Mac laughed. "No, I'm poisoned, apparently. But I'm not under his control. Ugh, what did you—"

"I don't know what I hit you with, before you ask. Poisoned darts from a trap. How do we fix Red and Kaz?"

"I can heal Red." Mac slipped to her knees. "Doesn't hurt, just... tired." Her hand and eyes glowed for a moment with an analytic spell. "It's a... sleeping... toxin..." She slid down the wall and closed her eyes.

That's a relief, assuming Mac's right. Though Nat saw no reason that Mac might be wrong. She turned around again and walked past Mac, now following Kaz. Sleep well, friend. She had another dart, it would be an easy thing to sneak up and give Kaz the same shock.

She wondered if Mac's words were what she'd heard Jon say. It's alright. Everything's fine. And that warm, comfortable, lightheaded feeling. It was so very nice. She walked on, curious about Jon's motives. Curious about Jon. If his magic felt as... warm as Mac's. If it just made everything so nice.

Kaz wasn't too far away, looking lost. "Nat!" she exclaimed, seeing the rogue. "Come with me. I must bring you to Mac." Her head darted around. "I do not know where that is."

Nat laughed. "I know where to go, Kaz."

Feeling warm and comfortable, she led Kaz back to where Mac lay sleeping. "Bring her along."

Kaz nodded obediently and gently lifted the limp Mac.

"Lay her down carefully in the mess hall and wait for me, I'll be right back."

"I can do that, Nat."

"Thank you, Kaz."

She moved through to the other corridor, finding the door she'd pressed her ear to, and strode in confidently.

"Jon."

Their employer turned. "Nat."

"You put some spell on Kaz and Mac."

Jon didn't even try to hide it. "I did. I want the four of you working for me, exclusively. And this seemed the best way."

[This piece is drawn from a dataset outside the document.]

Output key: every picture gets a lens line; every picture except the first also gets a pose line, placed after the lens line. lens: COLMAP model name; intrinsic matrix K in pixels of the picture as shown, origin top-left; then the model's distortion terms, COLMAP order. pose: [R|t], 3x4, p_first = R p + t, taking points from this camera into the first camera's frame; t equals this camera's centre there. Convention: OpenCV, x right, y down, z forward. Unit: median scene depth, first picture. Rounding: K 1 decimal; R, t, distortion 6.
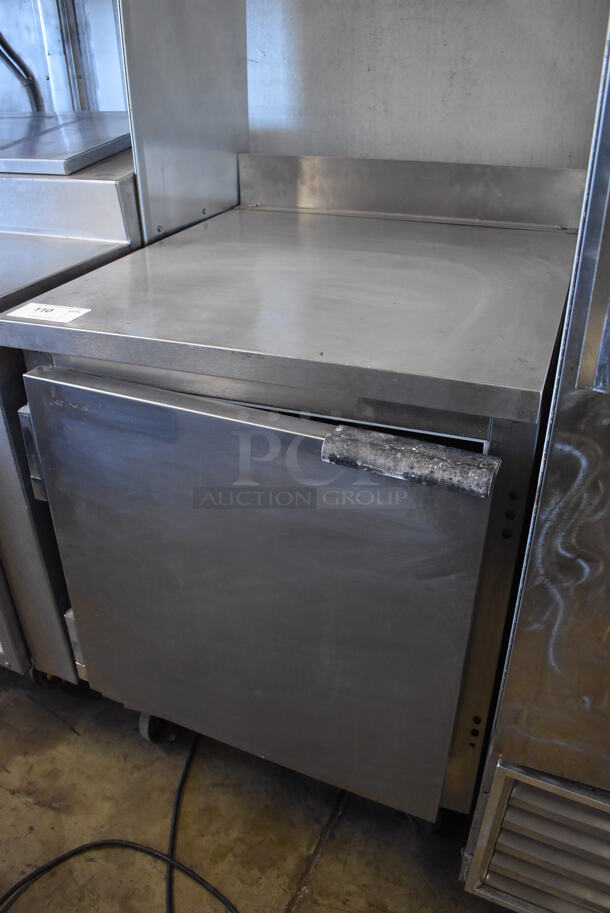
lens RADIAL K [[724.7, 0, 307.0], [0, 724.7, 461.0], [0, 0, 1]] dist [-0.088615, 0.000926]
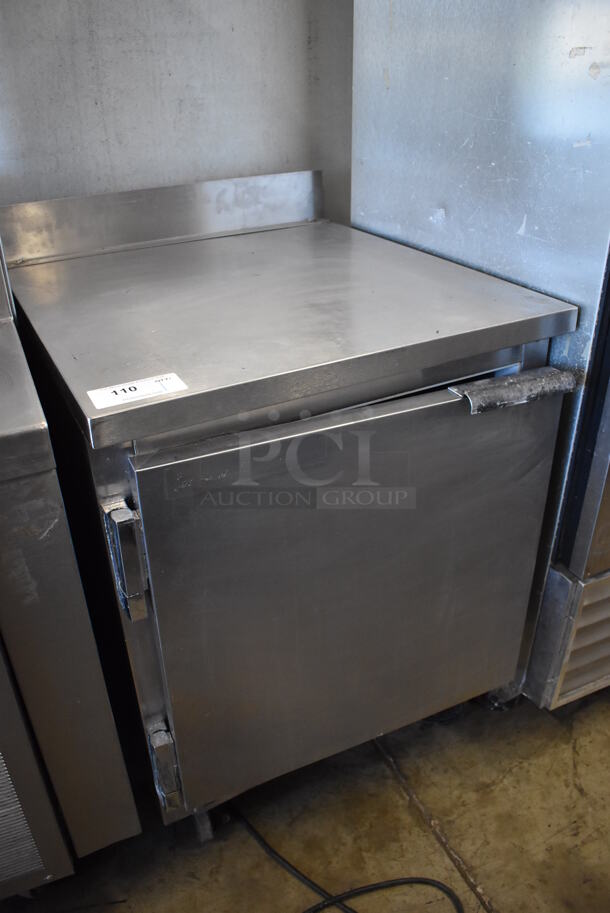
lens RADIAL K [[724.7, 0, 307.0], [0, 724.7, 461.0], [0, 0, 1]] dist [-0.088615, 0.000926]
pose [[0.650778, -0.374709, 0.660365, -0.643146], [0.396060, 0.909566, 0.125802, -0.124618], [-0.647784, 0.179675, 0.740333, 0.199175]]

"Why not enchant us at the inn?"

"I only have that power here, in this place. In this room. It's why I need people like you. To help me reach out to others."

Nat smiled. "Mac found me. I outsmarted her, but..." She sighed. "She started to use the same magic on me that she used on Kaz."

"Oh?"

The knives fell from Nat's hands. "It's wonderful."

Jon chuckled. "It is."

"I want more. I want that."

Jon seemed unsurprised. "Kneel."

Nat knelt, her smile widening. "You'll have to do more magic on Mac later."

"Nothing to worry about." Jon walked over.

"And Red?"

"Would have been able to break my magic with her own. When you're all under my control, she will be restored, and Mac will handle her."

His hand was on her head. It felt like Mac's, but also very different. She closed her eyes, and floated along as her thoughts melted together and changed.